11/20/02
胎児の権利能力(民法11)3
大分回り道をしましたが、再び、胎児の権利能力に戻りましょう。
ババ引きの話で大体言いたい事が分かったと思いますが、胎児段階での権利能力について、遡及効の有る停止条件説と言う立場ですと、出産するまでの間は何の権利もないのですから、胎児を抜きにした形で相続・名義変更がされてしまいます。
あと3ヶ月で生まれるのを待たずに急いでやる以上は、生まれる前に処分したり何か取り返しのつかない事をする必要があるのが普通です。

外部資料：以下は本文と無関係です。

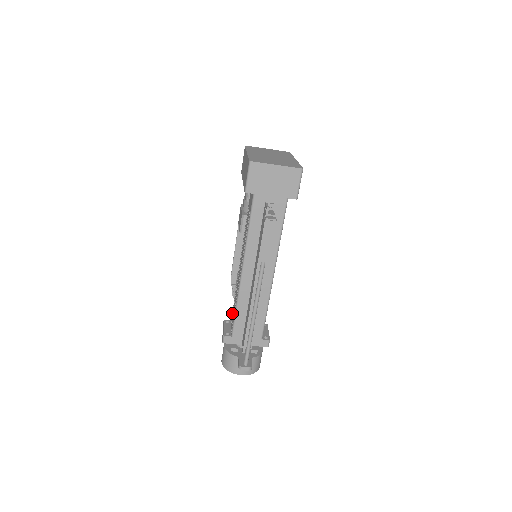
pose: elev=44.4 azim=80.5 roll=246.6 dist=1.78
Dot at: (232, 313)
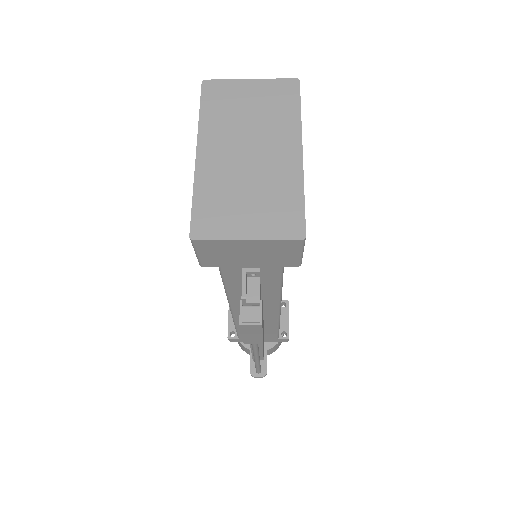
Dot at: occluded
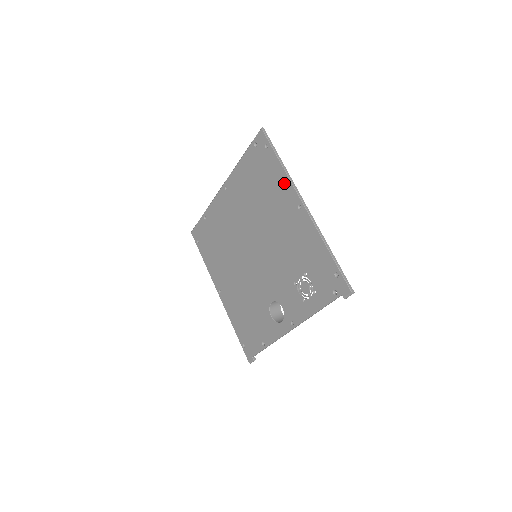
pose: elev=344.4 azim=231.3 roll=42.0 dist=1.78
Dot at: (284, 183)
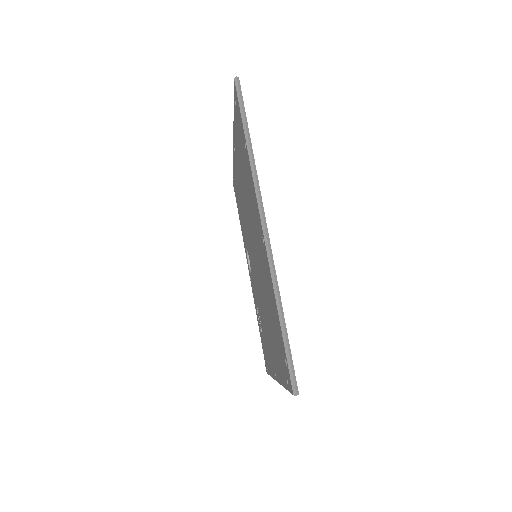
Dot at: (278, 373)
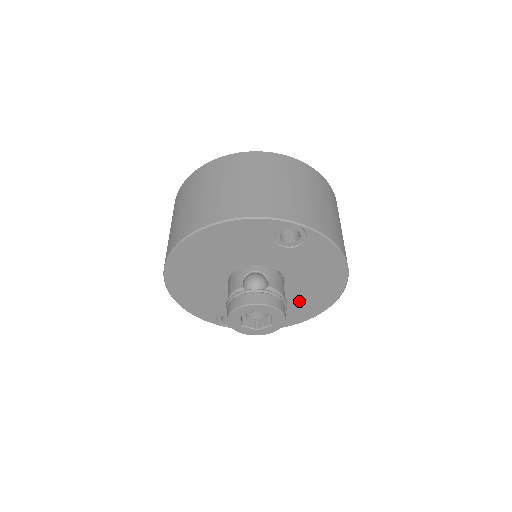
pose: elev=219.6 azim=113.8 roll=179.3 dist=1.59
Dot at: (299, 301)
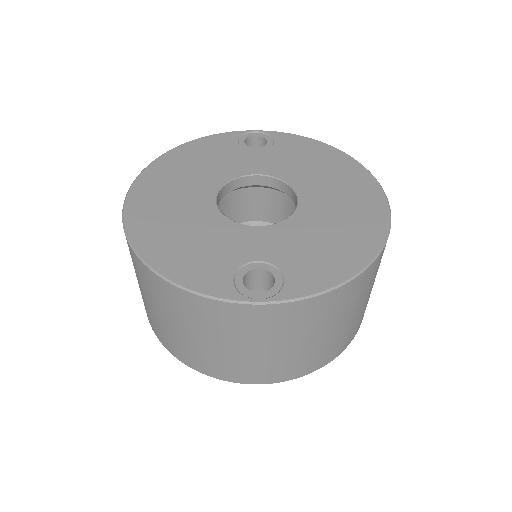
Dot at: occluded
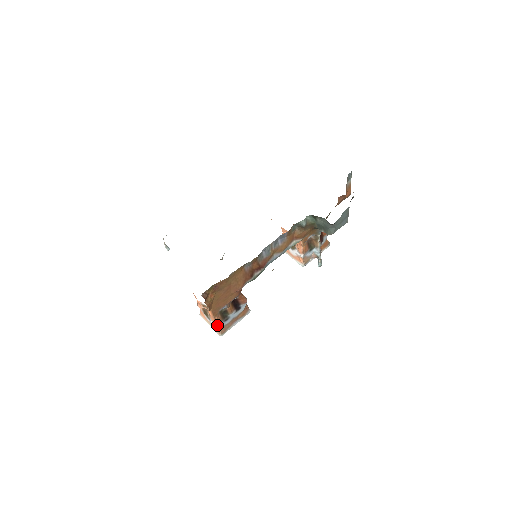
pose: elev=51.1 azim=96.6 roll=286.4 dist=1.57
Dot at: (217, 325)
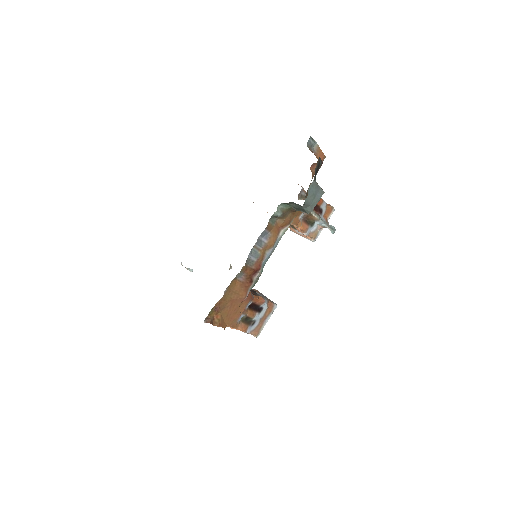
Dot at: (245, 332)
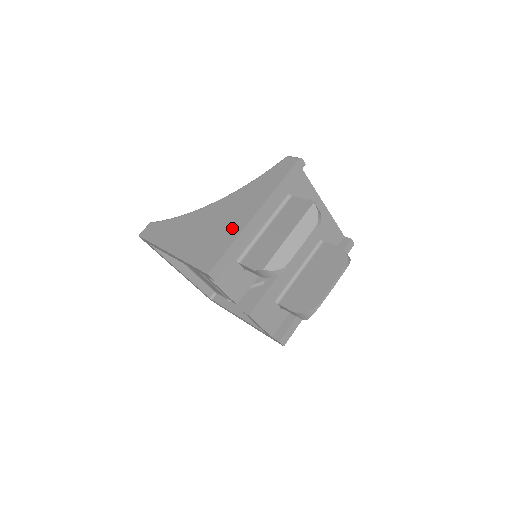
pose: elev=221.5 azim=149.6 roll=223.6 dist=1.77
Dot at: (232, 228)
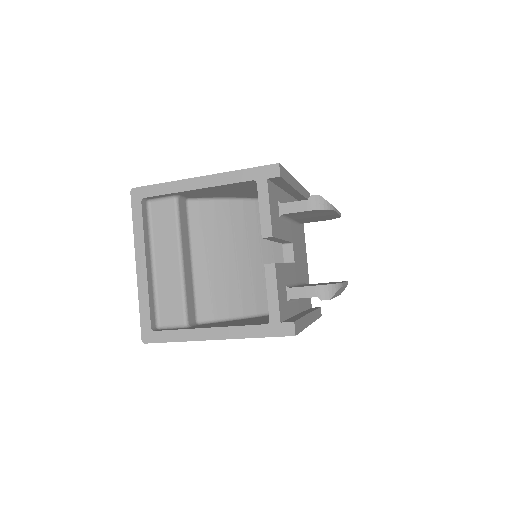
Dot at: occluded
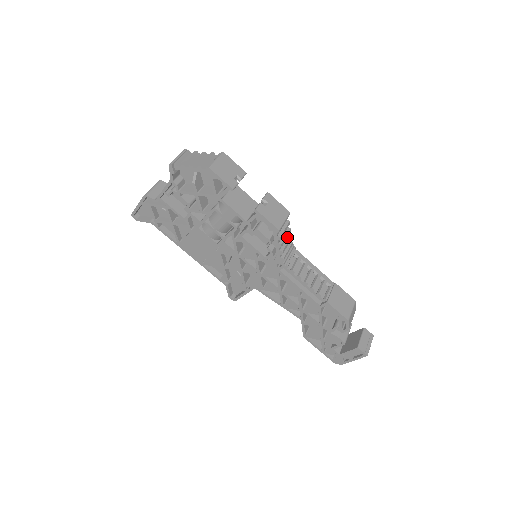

相続した資産を、処分されてしまうと(或いは王位継承その他実際に地位が継がれてしまうと後から覆すのは困難なものです。)その後に生まれた子供は事実上回復不能の損害を被ります。
損害賠償請求出来るでしょうと言う事ですが、賠償する資産を別に持っている人がそんな事をする訳がないのですから、多分3か月後に生まれた子供は何も取り返せなくなります。
これに対して、遡及効のある解除条件であると解釈するとどうなるでしょうか?
胎児は胎児であるときに既に権利能力があって、死産したときに初めて、遡って解除・すなわち権利能力がなかった事になります。

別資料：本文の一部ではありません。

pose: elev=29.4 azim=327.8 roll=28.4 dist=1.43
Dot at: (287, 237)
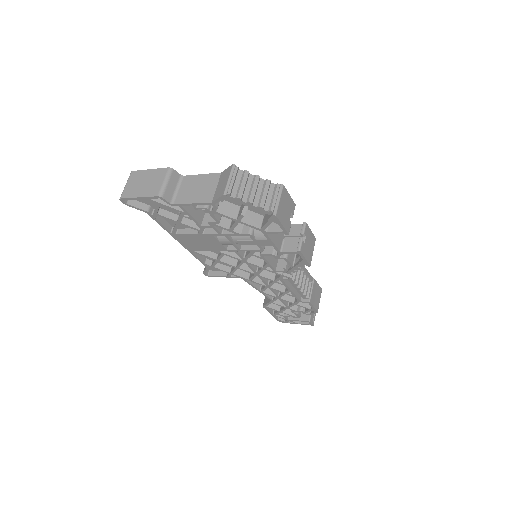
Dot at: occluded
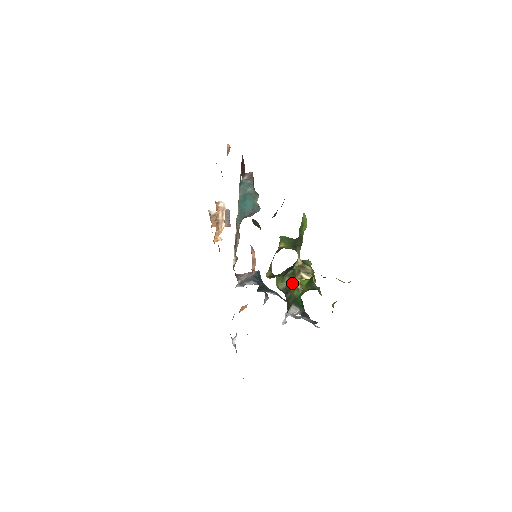
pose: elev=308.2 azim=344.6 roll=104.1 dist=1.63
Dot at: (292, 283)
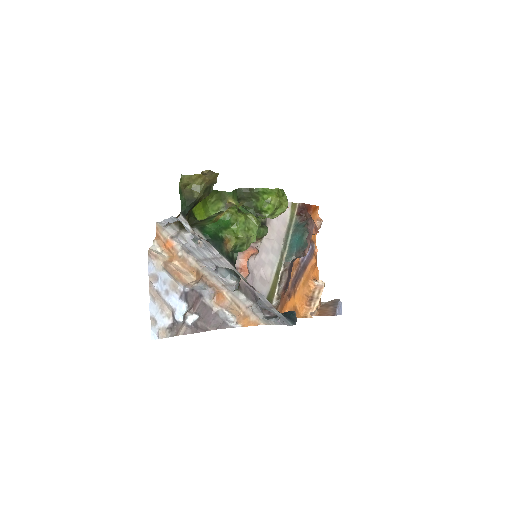
Dot at: (212, 218)
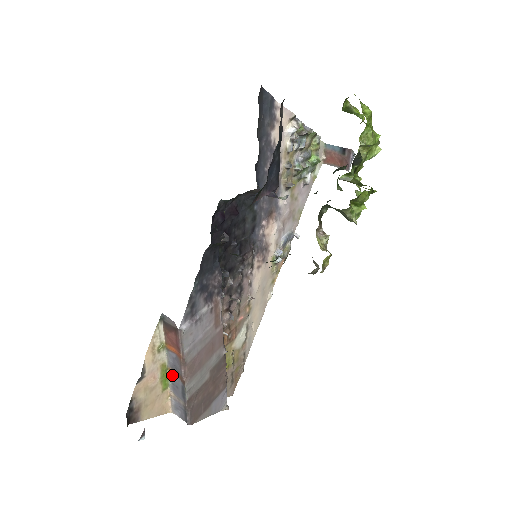
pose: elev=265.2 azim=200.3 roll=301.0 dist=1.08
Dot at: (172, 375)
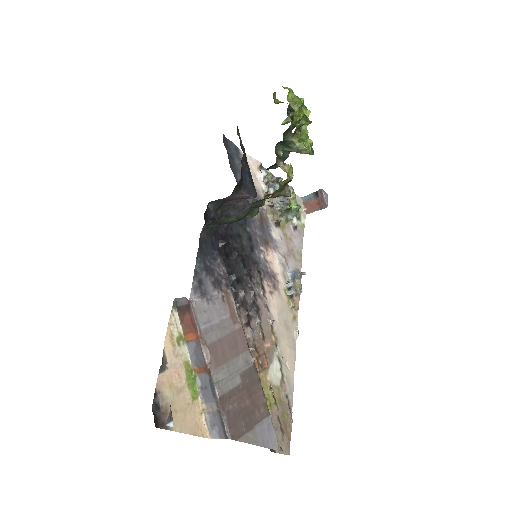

そうすると現在の共同相続制では、胎児の印(法定代理人の母の印)がなければ遺産分割出来ませんし、全く夫の親が出る幕はありません。(子供がいれば夫の親に相続権がありません。)長子相続制でも、胎児が出産する前に夫の弟が後を継ぐと言う事は出来ません。
このように条件をどう読むかによって、とてつもなく権利関係が変わってくるので、昔から、解除条件説と、停止条件説とが大きな対立となっているのです。